JOB: Whenever a line of the records below contains the word "plenário", copy that line.
== DATA FOR PROCESSING
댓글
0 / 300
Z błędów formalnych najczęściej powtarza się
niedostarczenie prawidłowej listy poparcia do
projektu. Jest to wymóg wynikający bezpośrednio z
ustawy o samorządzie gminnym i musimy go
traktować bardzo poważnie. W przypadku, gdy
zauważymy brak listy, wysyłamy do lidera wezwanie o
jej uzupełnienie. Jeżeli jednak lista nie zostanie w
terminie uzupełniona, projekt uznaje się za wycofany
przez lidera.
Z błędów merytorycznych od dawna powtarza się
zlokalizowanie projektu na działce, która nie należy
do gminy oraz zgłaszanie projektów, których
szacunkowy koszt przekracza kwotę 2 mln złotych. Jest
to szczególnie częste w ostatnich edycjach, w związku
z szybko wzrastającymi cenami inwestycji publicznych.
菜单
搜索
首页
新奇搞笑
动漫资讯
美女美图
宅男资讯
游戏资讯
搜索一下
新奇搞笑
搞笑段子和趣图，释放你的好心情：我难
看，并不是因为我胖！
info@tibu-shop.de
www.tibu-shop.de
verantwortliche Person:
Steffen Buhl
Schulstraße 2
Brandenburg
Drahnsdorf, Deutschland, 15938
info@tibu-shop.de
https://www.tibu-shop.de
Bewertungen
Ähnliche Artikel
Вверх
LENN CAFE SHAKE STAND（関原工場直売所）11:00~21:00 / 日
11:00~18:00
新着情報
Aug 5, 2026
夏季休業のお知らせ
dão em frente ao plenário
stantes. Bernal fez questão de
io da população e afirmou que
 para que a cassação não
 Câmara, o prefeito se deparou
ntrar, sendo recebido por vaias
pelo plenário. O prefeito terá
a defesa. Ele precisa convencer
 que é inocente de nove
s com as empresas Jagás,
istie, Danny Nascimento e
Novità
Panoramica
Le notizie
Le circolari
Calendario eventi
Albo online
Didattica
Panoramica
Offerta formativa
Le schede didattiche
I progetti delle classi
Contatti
====
TASK RESPONSE:
dão em frente ao plenário
pelo plenário. O prefeito terá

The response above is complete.